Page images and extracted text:
___
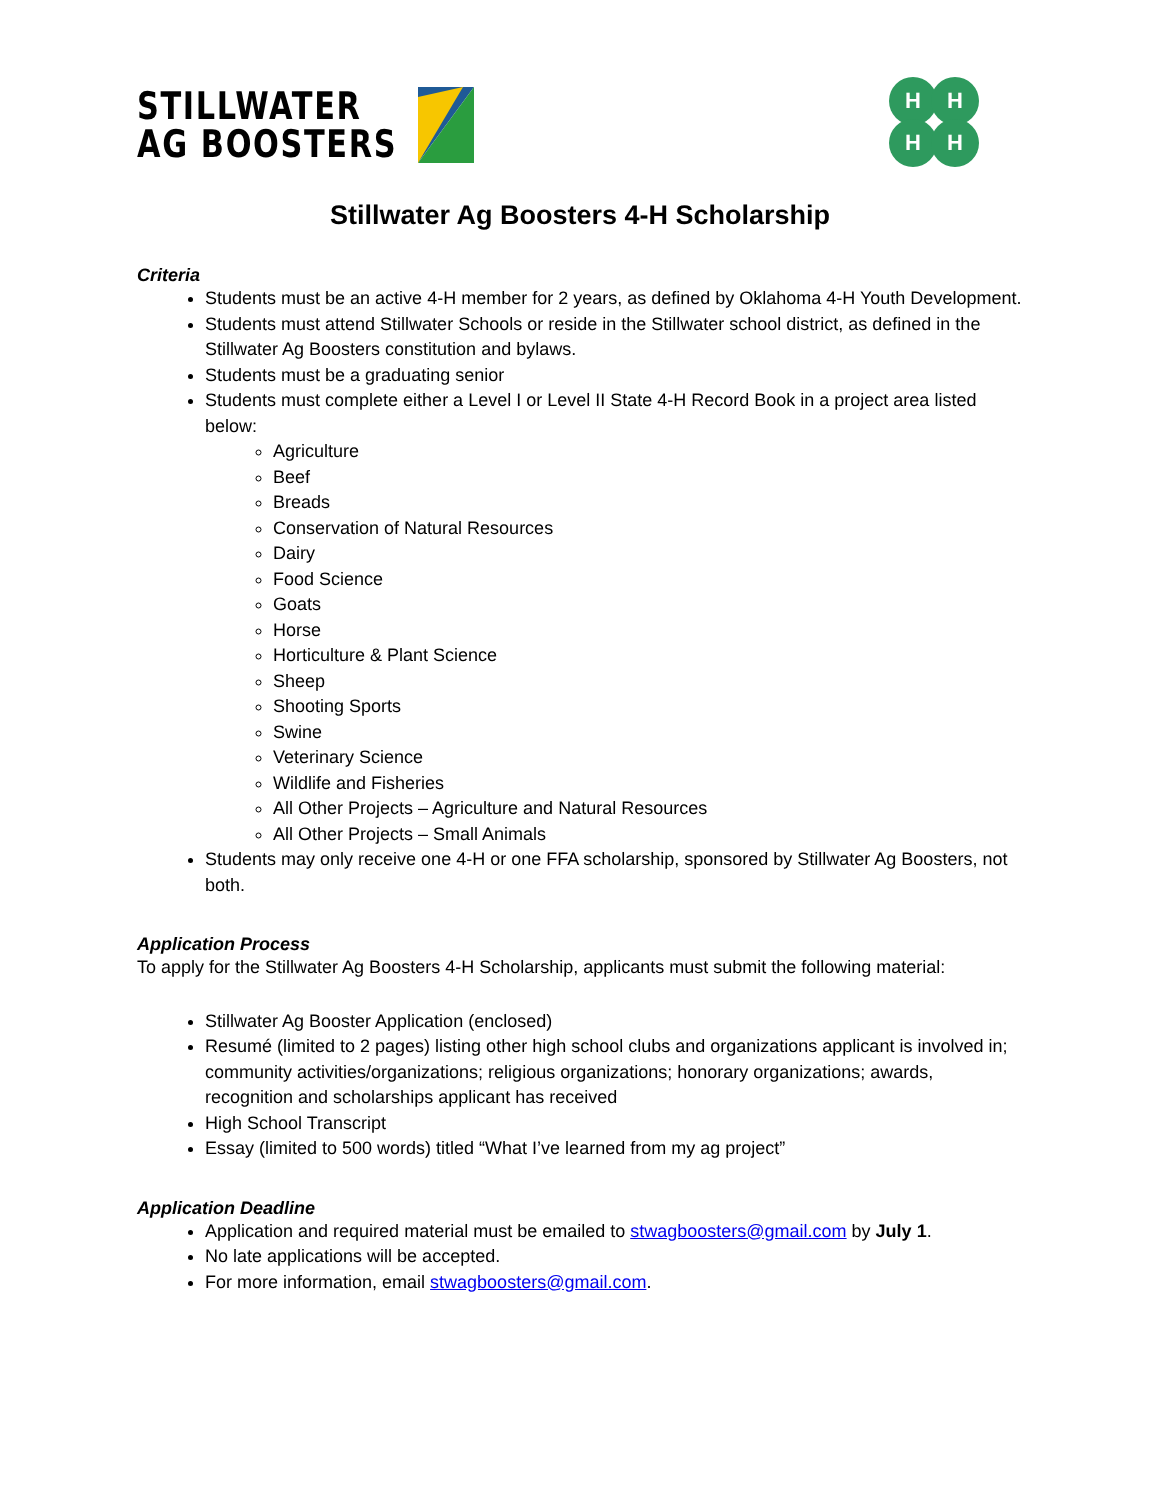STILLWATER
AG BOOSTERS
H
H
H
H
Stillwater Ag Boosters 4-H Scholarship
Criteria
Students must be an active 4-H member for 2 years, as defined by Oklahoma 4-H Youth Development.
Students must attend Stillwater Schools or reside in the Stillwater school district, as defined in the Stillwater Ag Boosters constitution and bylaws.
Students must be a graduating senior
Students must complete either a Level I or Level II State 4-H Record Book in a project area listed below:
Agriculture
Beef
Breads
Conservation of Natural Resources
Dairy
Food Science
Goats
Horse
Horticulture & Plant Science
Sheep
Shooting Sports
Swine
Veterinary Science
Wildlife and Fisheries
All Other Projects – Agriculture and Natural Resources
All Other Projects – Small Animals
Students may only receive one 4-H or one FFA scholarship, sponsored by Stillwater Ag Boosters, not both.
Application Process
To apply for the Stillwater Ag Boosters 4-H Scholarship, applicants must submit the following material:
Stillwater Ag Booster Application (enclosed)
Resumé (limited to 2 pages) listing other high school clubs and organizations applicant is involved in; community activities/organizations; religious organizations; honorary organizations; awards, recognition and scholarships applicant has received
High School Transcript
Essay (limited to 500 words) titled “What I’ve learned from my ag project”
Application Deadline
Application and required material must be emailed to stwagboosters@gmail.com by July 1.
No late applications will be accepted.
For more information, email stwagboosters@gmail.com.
___
What is required: A copy of each line above that holds the word "Projects" is the expected answer.

Output for this task:
All Other Projects – Agriculture and Natural Resources
All Other Projects – Small Animals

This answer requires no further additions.